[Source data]
##########

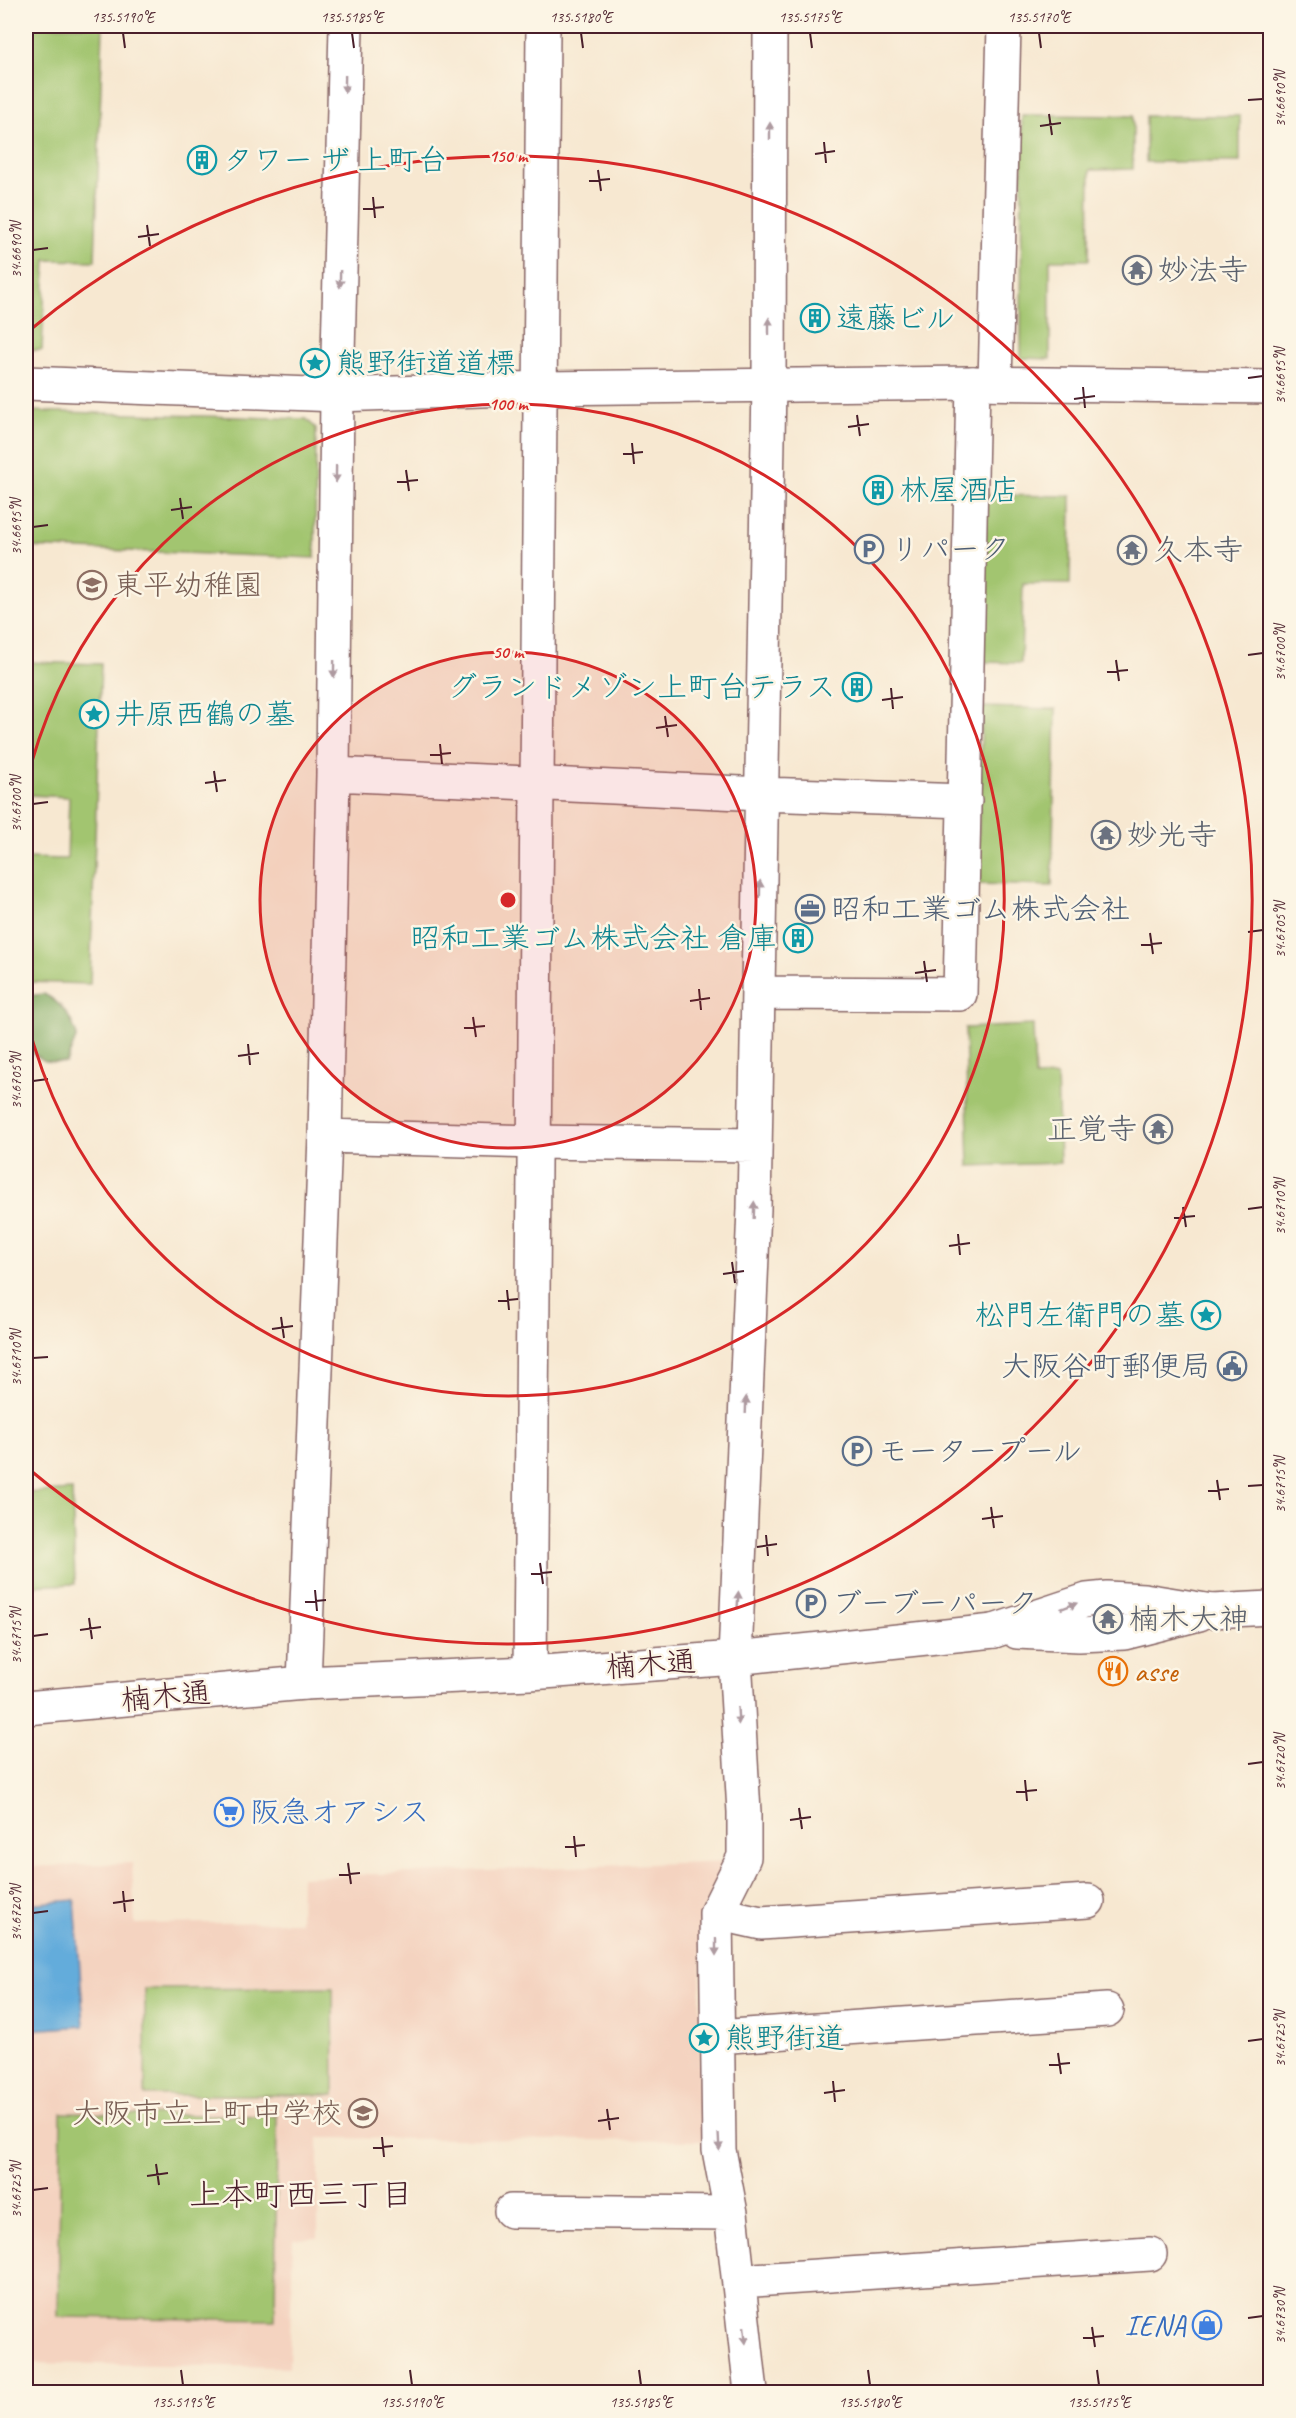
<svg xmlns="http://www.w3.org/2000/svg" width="1296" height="2418" font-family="Caveat,'Klee One',sans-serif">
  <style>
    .built { fill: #f4d3c0 }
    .green { fill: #a2c56f; stroke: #76724d; stroke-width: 1.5 }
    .forest { fill: #81aa62; stroke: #666446; stroke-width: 1.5 }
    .water { fill: #64acdb; stroke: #576683; stroke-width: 1.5 }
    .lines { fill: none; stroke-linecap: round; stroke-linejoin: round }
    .street-casing { stroke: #876565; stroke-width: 36 }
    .secondary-casing { stroke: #876565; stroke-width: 36 }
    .street { stroke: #fff; stroke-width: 33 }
    .secondary { stroke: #fff; stroke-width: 33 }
    .oneway { fill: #ae9aa0 }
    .ticks { fill: none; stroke: #4a1f2b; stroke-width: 2 }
    .ring { fill: none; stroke: #d62828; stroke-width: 3 }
    .labels { text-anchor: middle; stroke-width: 5; stroke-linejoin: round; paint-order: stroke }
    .culture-label { font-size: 30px; fill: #0d838f; stroke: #fcf5e5; text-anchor: start }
    .worship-label { font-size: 30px; fill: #5b616d; stroke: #fcf5e5; text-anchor: start }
    .service-label { font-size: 30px; fill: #4e5e75; stroke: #fcf5e5; text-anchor: start }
    .education-label { font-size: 30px; fill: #785e54; stroke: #fcf5e5; text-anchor: start }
    .street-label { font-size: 30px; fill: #4a1f2b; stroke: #fcf5e5 }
    .food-label { font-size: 30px; fill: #c56008; stroke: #fcf5e5; text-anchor: start }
    .shop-label { font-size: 30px; fill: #366cbe; stroke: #fcf5e5; text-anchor: start }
    .neighbourhood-label { font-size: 32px; fill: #4a1f2b; stroke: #fcf5e5 }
    .centre { fill: #d62828; stroke: #fcf5e5; stroke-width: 3 }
    .ring-label { font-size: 18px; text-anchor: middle; font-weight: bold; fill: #d62828; stroke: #fcf5e5; stroke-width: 5; stroke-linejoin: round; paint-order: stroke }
    .neatline { fill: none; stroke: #4a1f2b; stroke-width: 2 }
    .ticks-label { font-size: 15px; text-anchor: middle; fill: #4a1f2b }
  </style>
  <rect width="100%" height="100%" fill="#fcf5e5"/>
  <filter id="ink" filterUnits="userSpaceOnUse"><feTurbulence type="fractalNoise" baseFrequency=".0167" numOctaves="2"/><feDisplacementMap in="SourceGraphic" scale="12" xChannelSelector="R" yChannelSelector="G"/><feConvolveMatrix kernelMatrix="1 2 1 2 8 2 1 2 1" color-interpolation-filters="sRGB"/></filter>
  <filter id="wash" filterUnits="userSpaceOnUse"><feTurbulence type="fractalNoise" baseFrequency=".008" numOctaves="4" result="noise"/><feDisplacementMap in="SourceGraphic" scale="24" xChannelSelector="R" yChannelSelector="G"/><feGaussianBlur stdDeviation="1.35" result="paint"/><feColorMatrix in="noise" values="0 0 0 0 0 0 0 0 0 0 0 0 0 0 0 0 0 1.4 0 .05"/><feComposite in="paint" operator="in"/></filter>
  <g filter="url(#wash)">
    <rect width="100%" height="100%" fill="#f7e8d1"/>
    <!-- built -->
    <path class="built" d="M729,1861l-28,52 -2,175 5,53 -386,-3v100l-25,1 -4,128 -263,-4v-496l106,-4 3,61 165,-2 1,-45z"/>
    <!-- green -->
    <path class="green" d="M26,26h77l-8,235 -49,-1 -4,90h-16z
      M1022,115l111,1v53l-43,1 -1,90h-39v99l-29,-1z
      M1146,116h94v46h-94z
      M26,411l280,8 10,9 -1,130 -289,-11z
      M983,495l88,1 -1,88h-47l-2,79 -41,-1z
      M26,662l75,2 -11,320 -64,-2v-124l41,1 2,-62 -41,-2 2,-33h-4z
      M982,707l74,2 -4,177 -75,-2z
      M1033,1025l2,52 22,-1 3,87 -91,3 -4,-138z
      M72,1490l3,94 -49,2v-93z
      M333,1988l1,107h-189v-106z
      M61,2113l216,3 -2,204 -217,-3z"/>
    <!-- forest -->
    <path class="forest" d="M44,994c19,10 27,23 33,42l-11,27 -21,-2 -19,-12v-53z"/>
    <!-- water -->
    <path class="water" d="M75,1900l9,126 -54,4 -4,-64v-62z"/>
  </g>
  <g filter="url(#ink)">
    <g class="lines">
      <!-- street casing -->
      <g class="street-casing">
        <path id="street" d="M995,383l9,-357
          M333,774l429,20 203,7
          M758,993l202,1 13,-611
          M325,1136l209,6 221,3
          M994,1631l93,-31 20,-2 37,2 68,11
          M1017,1632l62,3 45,-2 75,-19
          M304,1683l21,-547 8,-362 4,-379 9,-369
          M716,1913l45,10 327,-22
          M716,2037l391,-27
          M511,2211l220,2
          M739,2281l411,-27
          M751,2392l-20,-179 -12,-63 -3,-237 28,-56v-45l-9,-154 19,-449 15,-824 1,-359"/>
      </g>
      <!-- secondary casing -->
      <g class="secondary-casing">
        <path id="secondary" d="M26,383l311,12 204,-7 432,-5 297,4
          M1212,1611l58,-3
          M530,1673l13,-1647
          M26,1708l278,-25 226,-10 205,-15 259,-27"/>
      </g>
      <!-- street -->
      <use href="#street" class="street"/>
      <!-- secondary -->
      <use href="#secondary" class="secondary"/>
    </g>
    <!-- one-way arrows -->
    <defs><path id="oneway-solid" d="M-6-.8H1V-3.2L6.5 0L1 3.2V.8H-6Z" transform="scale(1.5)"/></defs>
    <g class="oneway">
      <use href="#oneway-solid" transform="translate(345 84) rotate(91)"/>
      <use href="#oneway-solid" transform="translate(770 131) rotate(-90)"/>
      <use href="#oneway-solid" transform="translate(340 279) rotate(91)"/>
      <use href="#oneway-solid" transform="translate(769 326) rotate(-90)"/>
      <use href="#oneway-solid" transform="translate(336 474) rotate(91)"/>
      <use href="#oneway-solid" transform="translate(334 669) rotate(91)"/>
      <use href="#oneway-solid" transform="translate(760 889) rotate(-89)"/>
      <use href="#oneway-solid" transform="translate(754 1210) rotate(-88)"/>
      <use href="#oneway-solid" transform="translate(746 1405) rotate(-88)"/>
      <use href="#oneway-solid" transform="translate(738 1600) rotate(-87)"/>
      <use href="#oneway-solid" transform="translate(1069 1606) rotate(-20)"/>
      <use href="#oneway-solid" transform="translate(738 1716) rotate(87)"/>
      <use href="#oneway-solid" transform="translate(716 1947) rotate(90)"/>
      <use href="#oneway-solid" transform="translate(719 2142) rotate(87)"/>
      <use href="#oneway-solid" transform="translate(745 2335) rotate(84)"/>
    </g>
  </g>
  <!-- ticks -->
  <path class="ticks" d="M123,33l2,15M352,33l2,15M581,33l2,15M810,33l2,15M1039,33l2,15M1248,100l15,-1M1049,114l3,21M1040,126l21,-3M824,142l2,21M815,154l20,-3M598,170l3,21M589,181l21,-2M373,197l2,21M363,209l21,-2M147,225l3,21M138,237l21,-3M33,250l15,-2M1248,378l15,-2M1083,387l2,21M1074,399l21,-3M857,415l3,21M848,427l21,-3M632,443l2,21M623,454l20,-2M406,470l3,21M397,482l21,-2M180,498l3,21M171,510l21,-3M33,527l15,-2M1248,655l15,-2M1116,660l3,21M1107,672l21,-2M891,688l2,21M882,700l21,-3M665,716l3,21M656,728l21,-3M440,744l2,20M430,755l21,-2M214,771l3,21M205,783l21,-3M33,804l15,-2M1248,932l15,-2M1150,933l3,21M1141,945l21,-2M924,961l3,21M915,973l21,-3M699,989l2,21M690,1001l20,-3M473,1017l3,20M464,1028l21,-2M248,1044l2,21M238,1056l21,-3M33,1081l15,-2M1183,1207l3,20M1248,1209l15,-2M1174,1218l21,-2M958,1234l2,21M949,1246l21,-3M732,1262l3,21M723,1274l21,-3M507,1290l2,20M498,1301l20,-2M281,1317l3,21M272,1329l21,-3M33,1358l15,-1M1217,1480l3,20M1248,1486l15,-1M1208,1491l21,-2M991,1507l3,21M982,1519l21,-3M766,1535l2,21M757,1547l20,-3M540,1563l3,21M531,1574l21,-2M315,1590l2,21M305,1602l21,-2M89,1618l3,21M80,1630l21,-3M33,1636l15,-2M1248,1764l15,-2M1025,1780l2,21M1016,1792l21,-2M799,1808l3,21M790,1820l21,-3M574,1836l2,21M565,1847l20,-2M348,1863l3,21M339,1875l21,-2M123,1891l2,21M113,1903l21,-3M33,1913l15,-2M1248,2041l15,-2M1058,2053l3,21M1049,2065l21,-2M833,2081l2,21M824,2093l21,-3M607,2109l3,21M598,2121l21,-3M382,2137l2,20M373,2148l20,-2M156,2164l3,21M147,2176l21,-3M33,2190l15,-2M1248,2318l15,-2M1092,2327l3,20M1083,2338l21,-2M181,2370l2,15M410,2370l2,15M639,2370l2,15M868,2370l2,15M1097,2370l2,15"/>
  <!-- distance rings -->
  <circle cx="508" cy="900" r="248" fill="#d62828" fill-opacity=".12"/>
  <g class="ring">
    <circle cx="508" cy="900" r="248"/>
    <path d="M26 784A496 496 0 1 1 26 1016"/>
    <path d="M30 330A744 744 0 1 1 30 1470"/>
  </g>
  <!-- icons -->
  <defs>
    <g id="building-ring" transform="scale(1.5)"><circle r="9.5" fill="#fcf5e5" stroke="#0f9aa8" stroke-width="1.5"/><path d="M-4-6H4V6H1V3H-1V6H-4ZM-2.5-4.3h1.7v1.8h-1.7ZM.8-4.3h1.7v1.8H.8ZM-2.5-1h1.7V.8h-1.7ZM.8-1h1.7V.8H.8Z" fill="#0f9aa8"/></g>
    <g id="temple-ring" transform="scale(1.5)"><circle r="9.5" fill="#fcf5e5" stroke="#6b7280" stroke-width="1.5"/><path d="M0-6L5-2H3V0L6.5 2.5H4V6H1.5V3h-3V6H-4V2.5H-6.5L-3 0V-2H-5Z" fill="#6b7280"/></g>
    <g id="sight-ring" transform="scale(1.5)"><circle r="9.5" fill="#fcf5e5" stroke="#0f9aa8" stroke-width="1.5"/><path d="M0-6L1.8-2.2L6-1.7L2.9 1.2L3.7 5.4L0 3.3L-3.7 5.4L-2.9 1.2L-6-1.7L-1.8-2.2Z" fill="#0f9aa8"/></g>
    <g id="parking-ring" transform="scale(1.5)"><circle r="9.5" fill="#fcf5e5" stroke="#5c6f8a" stroke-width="1.5"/><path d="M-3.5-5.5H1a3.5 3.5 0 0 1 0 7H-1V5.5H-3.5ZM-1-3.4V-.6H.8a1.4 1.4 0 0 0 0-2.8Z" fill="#5c6f8a"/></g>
    <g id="school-ring" transform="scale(1.5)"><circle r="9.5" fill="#fcf5e5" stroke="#8d6e63" stroke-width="1.5"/><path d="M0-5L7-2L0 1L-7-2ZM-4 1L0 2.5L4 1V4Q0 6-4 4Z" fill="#8d6e63"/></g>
    <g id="office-ring" transform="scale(1.5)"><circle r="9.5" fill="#fcf5e5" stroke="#5c6f8a" stroke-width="1.5"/><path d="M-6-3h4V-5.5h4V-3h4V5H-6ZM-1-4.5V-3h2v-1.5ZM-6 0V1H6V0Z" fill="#5c6f8a"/></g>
    <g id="civic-ring" transform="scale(1.5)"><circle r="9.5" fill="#fcf5e5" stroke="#5c6f8a" stroke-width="1.5"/><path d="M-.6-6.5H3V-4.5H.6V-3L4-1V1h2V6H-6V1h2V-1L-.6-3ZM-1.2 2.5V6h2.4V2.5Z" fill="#5c6f8a"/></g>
    <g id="restaurant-ring" transform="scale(1.5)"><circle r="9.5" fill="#fcf5e5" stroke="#e8710a" stroke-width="1.5"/><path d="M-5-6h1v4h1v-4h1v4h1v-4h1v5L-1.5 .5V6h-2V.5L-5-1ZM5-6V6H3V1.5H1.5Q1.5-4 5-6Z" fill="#e8710a"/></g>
    <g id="supermarket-ring" transform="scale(1.5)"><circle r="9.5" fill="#fcf5e5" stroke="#3f7fe0" stroke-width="1.5"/><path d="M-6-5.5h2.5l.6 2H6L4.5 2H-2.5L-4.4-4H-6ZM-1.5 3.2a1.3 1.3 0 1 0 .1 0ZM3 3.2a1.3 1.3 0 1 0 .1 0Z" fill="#3f7fe0"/></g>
    <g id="shop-ring" transform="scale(1.5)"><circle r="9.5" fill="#fcf5e5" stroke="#3f7fe0" stroke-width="1.5"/><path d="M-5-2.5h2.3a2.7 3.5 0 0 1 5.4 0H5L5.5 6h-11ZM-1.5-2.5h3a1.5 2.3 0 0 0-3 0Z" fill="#3f7fe0"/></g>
  </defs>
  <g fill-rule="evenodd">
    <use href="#building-ring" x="202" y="160"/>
    <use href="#temple-ring" x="1137" y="270"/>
    <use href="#building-ring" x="815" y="318"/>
    <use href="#sight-ring" x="315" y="363"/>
    <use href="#building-ring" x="878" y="490"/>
    <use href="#parking-ring" x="869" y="549"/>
    <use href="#temple-ring" x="1132" y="550"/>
    <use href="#school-ring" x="92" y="585"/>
    <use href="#building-ring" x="857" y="687"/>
    <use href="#sight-ring" x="94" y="714"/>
    <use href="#temple-ring" x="1106" y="835"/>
    <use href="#office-ring" x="810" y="909"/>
    <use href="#building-ring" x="798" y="938"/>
    <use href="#temple-ring" x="1158" y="1129"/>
    <use href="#sight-ring" x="1206" y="1315"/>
    <use href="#civic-ring" x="1232" y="1366"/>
    <use href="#parking-ring" x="857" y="1451"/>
    <use href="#parking-ring" x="811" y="1603"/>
    <use href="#temple-ring" x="1108" y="1619"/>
    <use href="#restaurant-ring" x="1113" y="1671"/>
    <use href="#supermarket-ring" x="229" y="1812"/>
    <use href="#sight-ring" x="704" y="2038"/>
    <use href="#school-ring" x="363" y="2113"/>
    <use href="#shop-ring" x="1207" y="2325"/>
  </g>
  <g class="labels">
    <!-- culture labels -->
    <g class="culture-label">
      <text x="223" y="170">タワー ザ 上町台</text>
      <text x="836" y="328">遠藤ビル</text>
      <text x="336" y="373">熊野街道道標</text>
      <text x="899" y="500">林屋酒店</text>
      <text x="836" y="697" text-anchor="end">グランドメゾン上町台テラス</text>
      <text x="115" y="724">井原西鶴の墓</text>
      <text x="777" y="948" text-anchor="end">昭和工業ゴム株式会社 倉庫</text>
      <text x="1185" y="1325" text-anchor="end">松門左衛門の墓</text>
      <text x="725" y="2048">熊野街道</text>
    </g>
    <!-- worship labels -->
    <g class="worship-label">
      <text x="1158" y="280">妙法寺</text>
      <text x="1153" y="560">久本寺</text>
      <text x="1127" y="845">妙光寺</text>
      <text x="1137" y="1139" text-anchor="end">正覚寺</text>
      <text x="1129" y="1629">楠木大神</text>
    </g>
    <!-- service labels -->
    <g class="service-label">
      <text x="890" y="559">リパーク</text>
      <text x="831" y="919">昭和工業ゴム株式会社</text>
      <text x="1211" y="1376" text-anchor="end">大阪谷町郵便局</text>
      <text x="878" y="1461">モータープール</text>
      <text x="832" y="1613">ブーブーパーク</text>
    </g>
    <!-- education labels -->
    <g class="education-label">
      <text x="113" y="595">東平幼稚園</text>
      <text x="342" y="2123" text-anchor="end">大阪市立上町中学校</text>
    </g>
    <!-- street labels -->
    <g class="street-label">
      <text transform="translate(651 1664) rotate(-4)" y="10">楠木通</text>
      <text transform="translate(166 1696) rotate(-5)" y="10">楠木通</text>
    </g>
    <!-- food labels -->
    <g class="food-label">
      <text x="1134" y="1681">asse</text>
    </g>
    <!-- shop labels -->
    <g class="shop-label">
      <text x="250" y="1822">阪急オアシス</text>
      <text x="1186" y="2335" text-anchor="end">IENA</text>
    </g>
    <!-- neighbourhood labels -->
    <g class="neighbourhood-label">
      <text x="301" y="2205">上本町西三丁目</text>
    </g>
  </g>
  <circle cx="508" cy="900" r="9" class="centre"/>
  <g class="ring-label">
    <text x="508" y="162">150 m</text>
    <text x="508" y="410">100 m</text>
    <text x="508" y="658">50 m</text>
  </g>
  <!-- margin -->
  <rect width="1296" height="2418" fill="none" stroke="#fcf5e5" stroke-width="66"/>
  <rect x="33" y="33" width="1230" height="2352" class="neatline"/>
  <g class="ticks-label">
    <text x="123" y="22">135.5190°E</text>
    <text x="352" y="22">135.5185°E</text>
    <text x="581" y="22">135.5180°E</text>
    <text x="810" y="22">135.5175°E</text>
    <text x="1039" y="22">135.5170°E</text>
    <text transform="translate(1280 99) rotate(-90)" y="5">34.6690°N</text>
    <text transform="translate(16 250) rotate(-90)" y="5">34.6690°N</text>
    <text transform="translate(1280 376) rotate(-90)" y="5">34.6695°N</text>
    <text transform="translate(16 527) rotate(-90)" y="5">34.6695°N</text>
    <text transform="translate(1280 653) rotate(-90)" y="5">34.6700°N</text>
    <text transform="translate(16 804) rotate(-90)" y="5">34.6700°N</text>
    <text transform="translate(1280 930) rotate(-90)" y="5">34.6705°N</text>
    <text transform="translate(16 1081) rotate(-90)" y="5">34.6705°N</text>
    <text transform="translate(1280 1207) rotate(-90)" y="5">34.6710°N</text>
    <text transform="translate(16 1358) rotate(-90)" y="5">34.6710°N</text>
    <text transform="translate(1280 1485) rotate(-90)" y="5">34.6715°N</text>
    <text transform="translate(16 1636) rotate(-90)" y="5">34.6715°N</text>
    <text transform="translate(1280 1762) rotate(-90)" y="5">34.6720°N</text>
    <text transform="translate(16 1913) rotate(-90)" y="5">34.6720°N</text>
    <text transform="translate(1280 2039) rotate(-90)" y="5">34.6725°N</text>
    <text transform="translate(16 2190) rotate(-90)" y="5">34.6725°N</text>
    <text transform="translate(1280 2316) rotate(-90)" y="5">34.6730°N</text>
    <text x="183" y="2407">135.5195°E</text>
    <text x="412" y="2407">135.5190°E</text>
    <text x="641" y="2407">135.5185°E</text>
    <text x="870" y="2407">135.5180°E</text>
    <text x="1099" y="2407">135.5175°E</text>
  </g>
</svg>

##########

[REQUIRED ACTION] Whenever a line of the data above includes the word "lines", copy that line.

[RESPONSE]
    .lines { fill: none; stroke-linecap: round; stroke-linejoin: round }
    <g class="lines">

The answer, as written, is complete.